If this June’s draft doesn’t play itself out in a manner Turchin is comfortable with, he’s got another tremendous opportunity in front of him.

This has been an exciting spring in Champaign, Ill., where the Illinois Fighting Illini have won 26 straight games heading into this week’s Big Ten Conference Tournament. They won the league’s regular season title with a 21-1 record, are 45-6-1 overall and have vaulted to the No. 2 position in PG’s latest College Baseball Top-25 Rankings.

This is noteworthy because Turchin has signed a letter-of-intent with the Illini as one of the top prizes in head coach Dan Hartleb’s incoming 2015 class. He was actually recruited to Champaign by former assistant coach/recruiting coordinator Eric Snider, who has since moved on to Louisville, but has formed a great relationship with new Illini AC/RC Spencer Allen, who arrived in Illinois from Creighton.

“Doran is one of the top athletes in the state of Wisconsin,” Allen said in an athletics department news release on the day Turchin signed with the Fighting Illini. “Being a dual-sport athlete, Doran brings a toughness and is a competitor on the diamond, (and he) has a frame that will allow him to add strength. We feel that he will have a middle-of-the-order bat at some point in his career.”
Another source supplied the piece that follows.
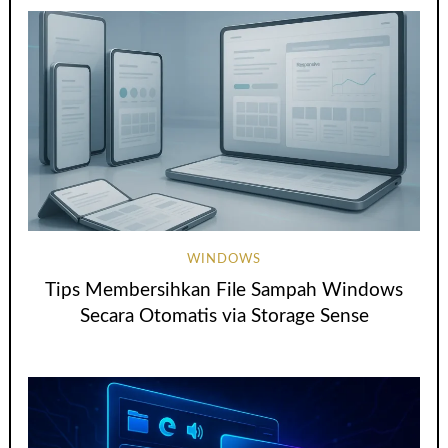
WINDOWS
Tips Membersihkan File Sampah Windows
Secara Otomatis via Storage Sense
It took only one visit to the campus to convince Turchin something special might be brewing in Champaign. A second visit only solidified that feeling.
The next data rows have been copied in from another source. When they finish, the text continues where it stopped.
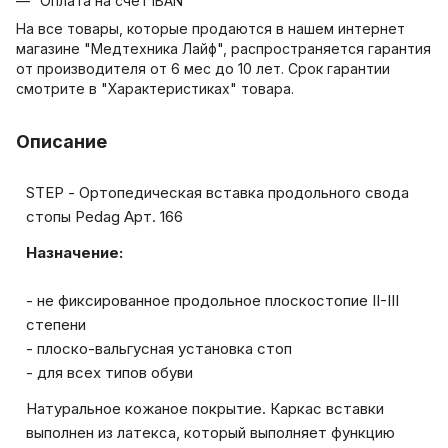
Оплата на счет IBAN
На все товары, которые продаются в нашем интернет
магазине "Медтехника Лайф", распространяется гарантия
от производителя от 6 мес до 10 лет. Срок гарантии
смотрите в "Характеристиках" товара.
Описание
STEP - Ортопедическая вставка продольного свода
стопы Pedag Арт. 166
Назначение:
- не фиксированное продольное плоскостопие II-III
степени
- плоско-вальгусная установка стоп
- для всех типов обуви
Натуральное кожаное покрытие. Каркас вставки
выполнен из латекса, который выполняет функцию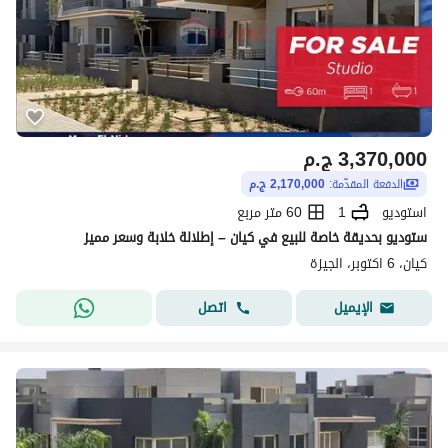
3,370,000
ج.م
الدفعة المقدّمة:
2,170,000 ج.م
استوديو
1
60 متر مربع
ستوديو بحديقة خاصة للبيع في كيان – إطلالة خلابة وسعر مميز
كيان، 6 اكتوبر، الجيزة
اتصل
الإيميل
“You could kind of tell there was a little something about the team having a little bit of swagger to them; they seemed to really jell well together,” he said. “And then I went on my official (visit) and I saw an actual practice live, and I was kind of in awe by how everything was ran and how (meticulous) they are about everything they do. That’s what it takes; that’s how you win (26) games in a row.”

There is, of course, no guarantee that Turchin will ever end up as a Fighting Illini, just like there is no guarantee he will even complete his senior season at Oak Creek HS. If he gets drafted and is offered an acceptable signing bonus, he could be playing somewhere in an MLB Rookie League by late June.
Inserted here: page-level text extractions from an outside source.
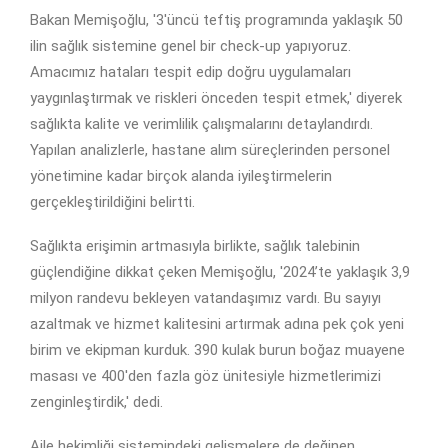
Bakan Memişoğlu, '3'üncü teftiş programında yaklaşık 50
ilin sağlık sistemine genel bir check-up yapıyoruz.
Amacımız hataları tespit edip doğru uygulamaları
yaygınlaştırmak ve riskleri önceden tespit etmek,' diyerek
sağlıkta kalite ve verimlilik çalışmalarını detaylandırdı.
Yapılan analizlerle, hastane alım süreçlerinden personel
yönetimine kadar birçok alanda iyileştirmelerin
gerçekleştirildiğini belirtti.
Sağlıkta erişimin artmasıyla birlikte, sağlık talebinin
güçlendiğine dikkat çeken Memişoğlu, '2024’te yaklaşık 3,9
milyon randevu bekleyen vatandaşımız vardı. Bu sayıyı
azaltmak ve hizmet kalitesini artırmak adına pek çok yeni
birim ve ekipman kurduk. 390 kulak burun boğaz muayene
masası ve 400'den fazla göz ünitesiyle hizmetlerimizi
zenginleştirdik,' dedi.
Aile hekimliği sistemindeki gelişmelere de değinen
In the meantime, he’ll just keep trying to get better and prove to the scouting community Monday’s performance at the PG Pre-Draft Showcase was no fluke. He’s ready to take the torch and run like crazy.

“You can always develop more as a player in my eyes,” he said. “My arm could still develop more, my speed could still develop more; my hitting could always keep developing. But I’d really like to say I’ve enjoyed the way I’ve played lately and developed as a player.

“I definitely feel like I could go (to an upper level) and compete and that’s all you can really ask for. When you compete, good things happen.”